Write the next few paragraphs of the article on the building at 1325 Buttonwood Street, starting right after its last sentence.

■ EXERCISE PASSAGE ■
BEGIN

A Study in Duality: Construction Nears Completion at 1325 Buttonwood Street in Callowhill, Lower North Philadelphia

1325 Buttonwood Street. Photo by Jamie Meller. April 20221325 Buttonwood Street. Photo by Jamie Meller. April 2022

Philly YIMBY’s recent site visit discovered that construction is nearly complete at a four-story, two-family residential development at 1325 Buttonwood Street in Callowhill, Lower North Philadelphia. The unusual-looking structure stands on the north side of the block between North 13th Street and North Broad Street. Permits list a floor area of around 3,000 square feet and Kevin O’Neill as the designer and Basch Builders as the contractor. Construction costs are specified at $555,000, of which $315,000 is allocated for general construction, $120,000 for plumbing, and $60,000 apiece for electrical and mechanical work.

The building rises from a centrally-located site just off Broad Street and a short block south of Spring Garden Street, with the Spring Garden Station situated at the intersection of the two. The location is so central that some would describe it as part of Center City, although we stick to the latter’s traditional northern boundary at Vine Street. Although it is one of the oldest sections of Philadelphia, it is also one of the most hardest-hit by the postwar period of industrial decline, demolitions and “urban renewal” efforts.

1325 Buttonwood Street. Photo by Jamie Meller. April 2022

1325 Buttonwood Street. Photo by Jamie Meller. April 2022

As such, the area sports an eclectic urban environment where quaint rowhouses, such as those adjacent to the site at hand, share space with hulking prewar factory lofts as well as humdrum postwar industrial structures (such as the single-story auto shop that formerly stood at 1325 Buttonwood Street) and parking lot (a large lot spans half a block across the street to the south).

END

■ MATERIAL SHOWN ■

BEGIN

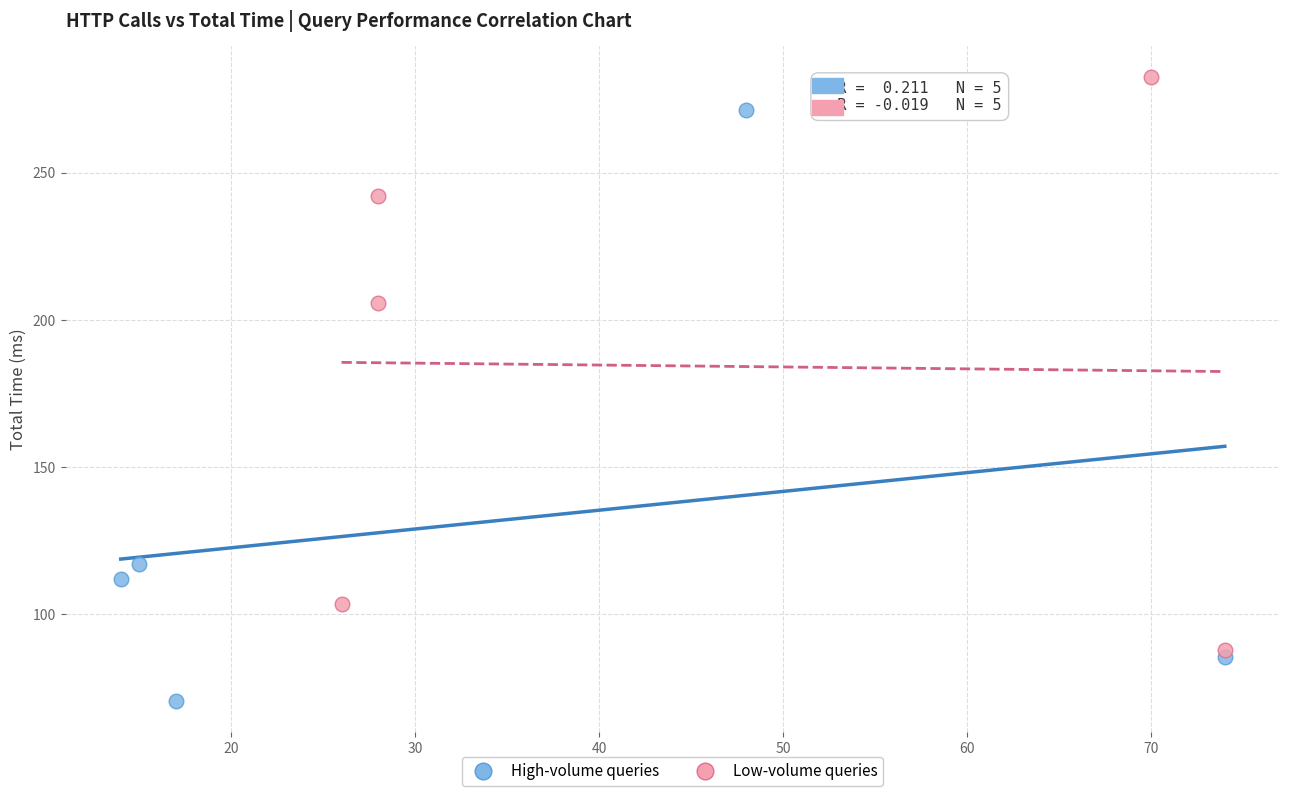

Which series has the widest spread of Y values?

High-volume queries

END
BEGIN

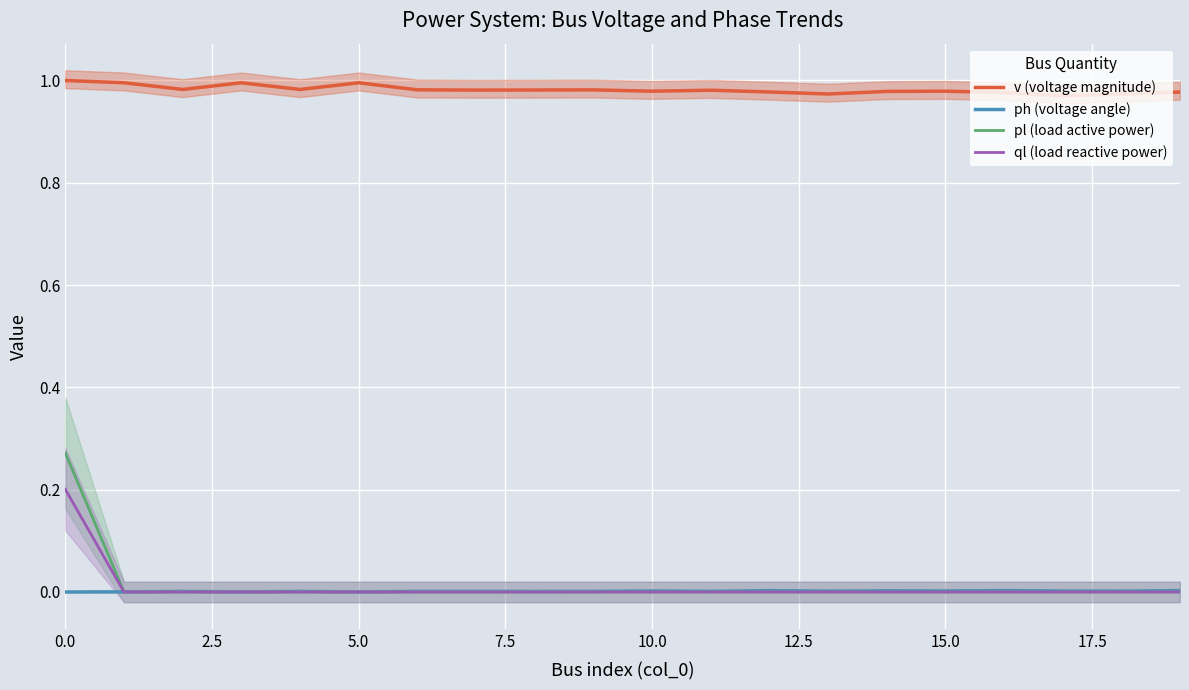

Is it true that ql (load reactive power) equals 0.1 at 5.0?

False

END

■ RESULT FOR THIS TASK ■
1325 Buttonwood Street, prior to demolition. Credit: Google Maps

1325 Buttonwood Street prior to demolition. Credit: Google Maps

The brick-clad auto shop that formerly stood at the site was visually inoffensive enough to its historic surroundings, though its nearly featureless exterior and service industry program never made for a great neighbor for its ornate prewar neighbors. In terms of use, a residential building makes for a much better fit for the site.

The building’s appearance, however, is a different story, as it may be described as anything from “curious” to “baffling.” It is hard to fathom the design logic and interior planning intent behind a sheer, nearly-windowless exterior punctuated only by a few narrow apertures (which, given their location, appear to illuminate stair banks), two very deep and narrow balcony niches, and only two “normal” windows at the fourth floor. One would think that, in this narrow building with windowless lot walls, the architect would seek to maximize window coverage at the street-facing coverage, yet the opposite is the result at hand. Our guess is that the principal living spaces are located in the rear of the structure, facing the courtyard, relegating most of the street-facing side for bathroom, service, and stair functions.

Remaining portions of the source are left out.